O Amazonas se despede nesta terça-feira (3) de uma figura que se confundia com o próprio patrimônio cultural do estado. Antônio Nonato, carinhosamente chamado de seu Nonato, faleceu após mais de cinco décadas de serviços prestados ao Teatro Amazonas — ícone máximo da arte e da arquitetura na região.
A notícia foi confirmada pelo governador Wilson Lima, que prestou homenagem pública nas redes sociais:
“Hoje, perdemos o grande guardião do nosso Teatro Amazonas, seu Nonato. Seus mais de 50 anos como servidor do Teatro se confundem com a história da nossa cultura. Nossa gratidão por toda sua dedicação! Aos familiares e amigos, meu abraço e solidariedade.”
Ao longo dos anos, seu Nonato se tornou uma espécie de “alma viva” do espaço. Conhecia cada canto do teatro, cada história de bastidor e cada artista que ali passou. Ele acompanhou gerações de cantores, bailarinos, músicos e técnicos, sendo reconhecido não apenas como funcionário, mas como memória viva da cultura amazonense.
Muito além do crachá
Mais que um servidor público, seu Nonato era referência afetiva. Para muitos, ele foi o primeiro contato com o teatro, aquele que recebia, orientava, resolvia problemas e contava causos do tempo em que o Teatro Amazonas quase foi silenciado — e também do tempo em que foi revitalizado e internacionalmente reconhecido.

-------------------------

## Tarefa A
Segundo o trecho, seu Nonato acompanhou gerações de quais profissionais? Liste todos.
## Tarefa B
Responda com base no trecho:
(i) Quem confirmou a notícia da morte de seu Nonato?
(ii) Por quanto tempo seu Nonato prestou serviços ao Teatro Amazonas?
(iii) Como Antônio Nonato era carinhosamente chamado?
## Tarefa C
Diga se cada afirmação concorda com o trecho, respondendo sim ou não e citando as palavras que decidem:
(i) O governador prestou homenagem a seu Nonato nas redes sociais.
(ii) Seu Nonato era reconhecido apenas como funcionário.
(iii) O Teatro Amazonas nunca correu o risco de ser silenciado.
Os registros abaixo provêm de outra fonte.

-------------------------

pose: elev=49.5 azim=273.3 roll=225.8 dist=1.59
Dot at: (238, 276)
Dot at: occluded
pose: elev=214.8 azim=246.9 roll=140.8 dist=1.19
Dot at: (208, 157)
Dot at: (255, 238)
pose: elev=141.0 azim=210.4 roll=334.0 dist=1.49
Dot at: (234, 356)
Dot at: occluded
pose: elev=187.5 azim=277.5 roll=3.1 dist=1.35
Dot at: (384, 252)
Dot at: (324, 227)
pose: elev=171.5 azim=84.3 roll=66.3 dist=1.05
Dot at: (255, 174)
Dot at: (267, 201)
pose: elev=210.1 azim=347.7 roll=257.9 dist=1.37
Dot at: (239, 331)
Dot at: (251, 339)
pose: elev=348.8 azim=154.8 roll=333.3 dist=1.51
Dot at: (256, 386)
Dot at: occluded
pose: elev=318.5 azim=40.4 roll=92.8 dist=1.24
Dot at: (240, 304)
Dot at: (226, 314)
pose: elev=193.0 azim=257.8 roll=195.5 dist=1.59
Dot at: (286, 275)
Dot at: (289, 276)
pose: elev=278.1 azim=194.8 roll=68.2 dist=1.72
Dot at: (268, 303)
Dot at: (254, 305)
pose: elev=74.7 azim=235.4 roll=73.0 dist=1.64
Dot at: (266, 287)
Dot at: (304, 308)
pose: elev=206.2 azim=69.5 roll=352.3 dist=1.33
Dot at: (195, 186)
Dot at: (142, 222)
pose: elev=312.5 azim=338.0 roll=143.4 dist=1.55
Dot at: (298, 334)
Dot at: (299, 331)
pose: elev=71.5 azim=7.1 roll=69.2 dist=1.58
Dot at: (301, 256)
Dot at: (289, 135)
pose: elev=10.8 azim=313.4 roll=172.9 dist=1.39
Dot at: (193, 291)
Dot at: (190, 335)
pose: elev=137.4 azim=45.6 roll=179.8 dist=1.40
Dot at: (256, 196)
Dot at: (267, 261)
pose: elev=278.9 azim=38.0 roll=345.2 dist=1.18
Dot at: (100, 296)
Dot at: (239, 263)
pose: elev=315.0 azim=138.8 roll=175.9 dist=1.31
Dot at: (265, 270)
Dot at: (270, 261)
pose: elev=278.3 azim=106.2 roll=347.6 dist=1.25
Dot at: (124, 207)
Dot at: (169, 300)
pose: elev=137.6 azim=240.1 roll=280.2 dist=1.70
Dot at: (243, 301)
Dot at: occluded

-------------------------

## Resposta A
Cantores, bailarinos, músicos e técnicos.

## Resposta B
(i) O governador Wilson Lima.
(ii) Por mais de cinco décadas.
(iii) Seu Nonato.

## Resposta C
(i) Sim: "A notícia foi confirmada pelo governador Wilson Lima, que prestou homenagem pública nas redes sociais".
(ii) Não: "sendo reconhecido não apenas como funcionário, mas como memória viva da cultura amazonense".
(iii) Não: "do tempo em que o Teatro Amazonas quase foi silenciado".